En l’espèce, les pièces produites au soutien de sa requête par le CH du Vinatier permettent de constater que suite à la décision du juge des libertés et de la détention ayant ordonné la mainlevée de la mesure d’isolement le 04/04/2025 à 15h45, une nouvelle mesure a été prise le même jour à 17h23 sans mention de l’ordonnance du juge des libertés (laquelle n’est d’ailleurs par jointe à sa requête par le CH) et sans justification de la survenance d’éléments nouveaux dans la situation du patient justifiant la reprise d’une mesure d’isolement;
Il convient donc à nouveau de rappeler qu’il résulte des dispositions légales en vigueur qu’en cas de mainlevée de la mesure, aucune nouvelle mesure ne peut être prise avant l’expiration d’un délai de quarante-huit heures à compter de la mainlevée de la mesure, sauf survenance d’éléments nouveaux dans la situation du patient rendant impossibles d’autres modalités de prise en charge, auquel cas l’intérêt du patient doit être recherché afin de garantir sa sécurité et celle d’autrui, le juge des libertés et de la détention étant alors avisé sans délai de cette nouvelle mesure.

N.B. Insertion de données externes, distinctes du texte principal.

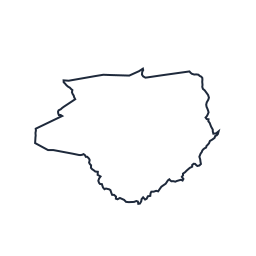 outline of Tejuçuoca, Ceará, Brazil, rotated 242°
{"feature_id": "56859067B66603030314401", "entity_name": "Tejuçuoca", "entity_type": "district", "adm_level": 2, "iso_a3": "BRA", "parent_name": "Brazil", "parent_adm1": "Ceará", "projection": "mercator", "projection_center": [-39.614, -3.923], "detail": "fine", "context": "isolated", "style": "outline", "palette": "slate", "viewbox_px": 256, "rotation_deg": 242, "n_neighbors": 0, "source": "geoboundaries", "source_scale": "gbopen_adm2", "svg_char_len": 2317}
<svg xmlns="http://www.w3.org/2000/svg" viewBox="0 0 256 256"><g transform="rotate(242 128 128)"><path d="M200.3,93.5L198.6,92.7L196.7,93.3L194.7,93.7L192.6,94.5L190.9,95.6L189.0,96.1L187.6,96.7L185.9,95.3L183.9,95.1L182.2,95.3L180.5,94.9L178.2,94.9L176.9,81.3L176.6,79.2L176.1,77.4L176.2,75.1L175.4,74.0L173.9,73.3L171.9,73.0L171.1,74.6L169.5,75.5L170.7,46.2L169.0,45.5L167.1,44.0L164.6,42.9L163.2,41.9L161.7,41.0L159.6,39.7L158.3,38.9L146.1,47.0L143.5,51.8L131.2,67.2L127.3,71.9L126.5,73.1L125.9,74.8L125.8,76.5L124.0,77.3L122.4,77.2L121.7,78.5L119.3,79.2L117.7,79.1L115.7,77.4L114.1,77.4L112.4,77.9L110.3,76.6L108.4,77.0L107.0,77.8L104.9,78.7L103.5,80.8L100.9,79.2L98.1,81.0L97.0,78.8L95.3,77.0L93.1,76.7L91.7,77.0L90.7,78.6L89.1,78.3L87.2,78.0L85.0,78.5L84.9,80.1L82.7,82.6L81.4,83.3L78.4,82.8L76.4,82.6L75.5,84.3L73.1,85.2L71.3,84.1L70.0,85.3L70.0,88.0L66.4,90.8L63.7,91.6L62.2,93.8L61.2,95.9L59.9,98.6L59.6,101.1L58.4,102.2L56.2,101.5L55.7,103.0L57.0,105.2L58.8,106.6L59.7,108.8L56.8,109.5L56.8,111.3L58.4,113.5L57.6,115.8L59.7,117.2L60.8,118.7L59.7,120.9L59.3,123.4L57.9,124.9L59.2,127.3L60.5,129.9L60.8,132.2L61.1,135.1L63.0,138.6L63.3,140.4L61.9,140.7L60.6,141.3L59.8,143.0L58.4,144.6L58.3,146.2L57.9,148.2L57.4,150.5L56.0,151.5L57.0,153.0L59.6,152.6L60.4,154.4L61.9,155.1L62.2,157.8L62.7,159.2L63.2,161.2L63.8,163.9L63.7,166.5L65.2,167.3L65.6,169.2L64.8,170.4L63.3,170.8L61.9,171.4L61.4,173.4L62.0,175.5L64.0,176.1L66.4,177.0L69.1,177.5L70.4,179.0L71.4,180.2L72.0,181.6L73.2,183.0L73.8,184.4L74.1,185.9L74.1,187.8L75.3,188.9L75.8,190.6L76.5,192.4L78.1,194.2L78.2,196.9L78.6,199.7L80.0,201.3L79.9,202.9L80.5,204.5L82.5,206.4L81.9,203.3L82.9,200.7L85.3,201.3L86.8,202.1L90.0,202.0L91.8,202.2L94.2,202.5L96.2,202.1L97.9,203.2L98.9,201.7L100.8,201.4L101.4,203.1L102.5,204.7L104.0,206.5L105.8,206.9L108.0,207.2L109.8,207.3L111.9,208.0L113.7,209.6L115.3,212.2L116.8,213.7L119.6,214.2L122.4,213.8L125.2,213.4L127.4,212.5L129.5,212.9L131.0,214.0L133.9,215.2L135.6,216.3L137.3,217.1L138.9,216.8L140.4,215.7L142.0,215.2L143.3,213.4L144.1,211.6L145.8,209.9L147.3,209.2L149.1,208.8L158.6,182.8L163.6,168.8L164.3,167.0L166.5,165.6L168.6,165.4L170.9,166.9L172.0,168.6L173.4,169.0L173.0,164.4L173.7,153.7L182.7,137.9L186.6,131.2L189.6,122.3L197.6,97.8L200.3,93.5Z" fill="none" stroke="#1e293b" stroke-width="2"/></g></svg>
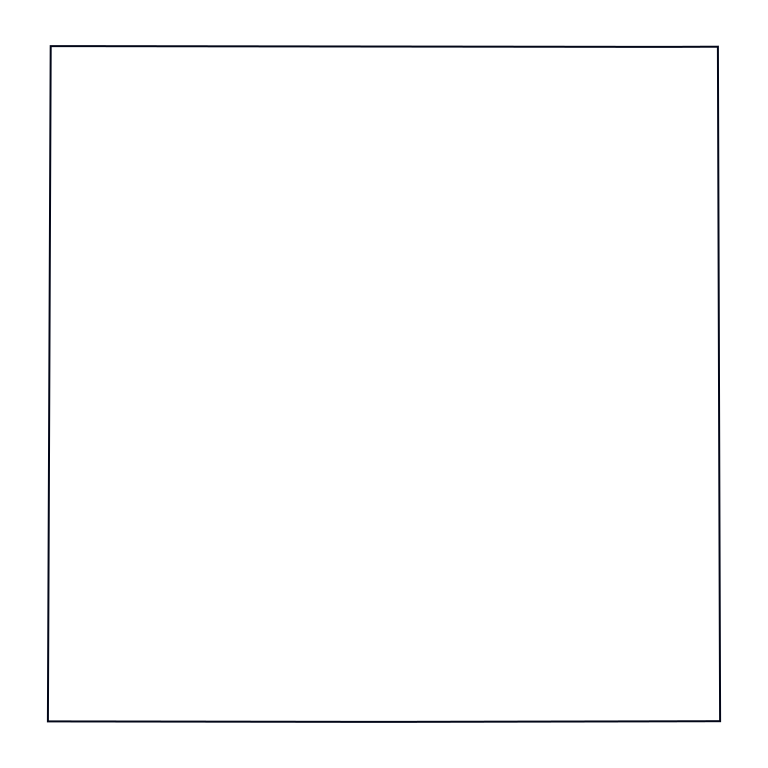 the district of Brown, Kansas, United States of America
{"feature_id": "52423323B65673642944633", "entity_name": "Brown", "entity_type": "district", "adm_level": 2, "iso_a3": "USA", "parent_name": "United States of America", "parent_adm1": "Kansas", "projection": "albers", "projection_center": [-95.595, 39.827], "detail": "fine", "context": "isolated", "style": "outline", "palette": "ink", "viewbox_px": 768, "rotation_deg": 0, "n_neighbors": 0, "source": "geoboundaries", "source_scale": "gbopen_adm2", "svg_char_len": 227}
<svg xmlns="http://www.w3.org/2000/svg" viewBox="0 0 768 768"><path d="M47.9,721.4L384.3,721.9L635.6,721.4L720.1,721.2L717.9,46.7L665.3,46.9L55.9,46.1L50.7,46.1L47.9,721.4Z" fill="none" stroke="#020617" stroke-width="2"/></svg>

En l’espèce, il apparait que la décision médicale de reprise de la mesure d’isolement prise par le Dr [U] [N] [W] le 04/04/2025 à 17h23 ne mentionne pas la prise en compte de l’ordonnance du juge des libertés intervenue le même jour à 15h45 ni les éléments nouveaux justifiant la reprise d’une mesure d’isolement;
Il résulte de ces développements que la procédure est irrégulière.
En conséquence, il y a lieu d’ordonner la mainlevée de la mesure d’isolement de Monsieur [D] [P].